Lincoln Lavoie, vice-chair of the technical working group at the IMS Forum, said the intent for the BSS/OSS component of the event was to examine the interfaces that are used to collect charging data about sessions and events from the network.

So through testing, participants exposed BSS and OSS interfaces to a number of services including triple play, VoIP, fixed mobile convergence from multiple vendors. They also validated test and measurement equipment, SIP, Class-5 features, DIAMETER IMS stacks, and instant messaging with presence support.

Including back office components into the interoperability process could hardly have waited much longer. According to OSS Observer, the forecast for real-time charging systems will grow from $2.9 billion this year to $4.4 billion by 2012 (Figure 1.) It is unlikely that the market can grow at such a pace without the accelerated deployment of IMS and pre-IMS architectures. The reverse also is true: It is unlikely that IMS can reach its potential without incorporating interoperable real-time charging.

Real-time charging is not new — obviously, by the $2.6 billion it generated last year — but one of the reasons it is so important to include it in the plugfest process is that the charging process itself is changing. Mostly, it is scaling.

Sixty-nine percent of real-time charging solutions support IN-based systems such as pre-paid platform, according to HP. By the time the market reaches that $4.4 billion mark, 70percent of it will be in support of IMS-based services. That is important because the complexity of transaction event volume in an IMS architecture will increase by seven to 10 times over the volumes needed to support voice traffic today.

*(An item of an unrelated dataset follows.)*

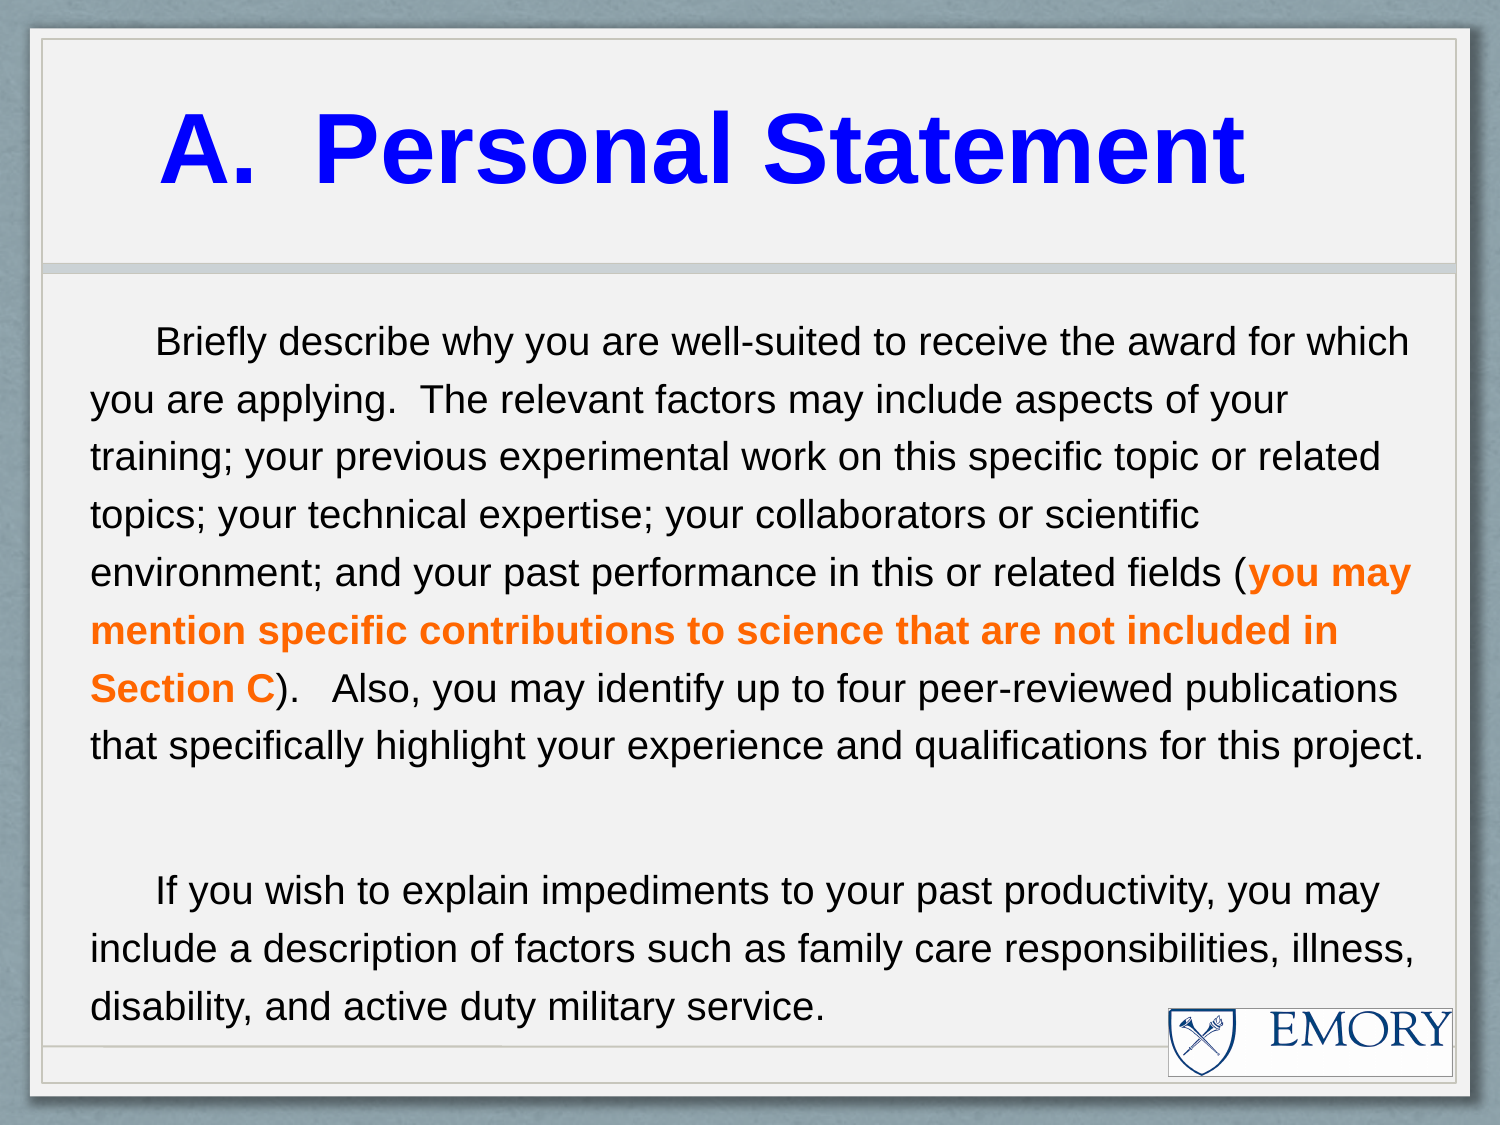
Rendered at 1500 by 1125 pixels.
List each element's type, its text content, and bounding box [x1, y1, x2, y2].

In addition to the increased volume of transactions and messaging, more complexity will be introduced by the need to support the transactions across third-party providers and multiple network types.

Testing this functionality cannot wait until the hardware community gets its entire house in order.

“It was bold to implement billing and OSS this early in the process,” said Thomas Maufer, director of technical marketing at MU Security. “Without billing, we can’t have a service.”

He said that he and other vendors come to the plugfest with the intention of breaking things. After Plugfest IV, he said, the industry is a lot more production ready.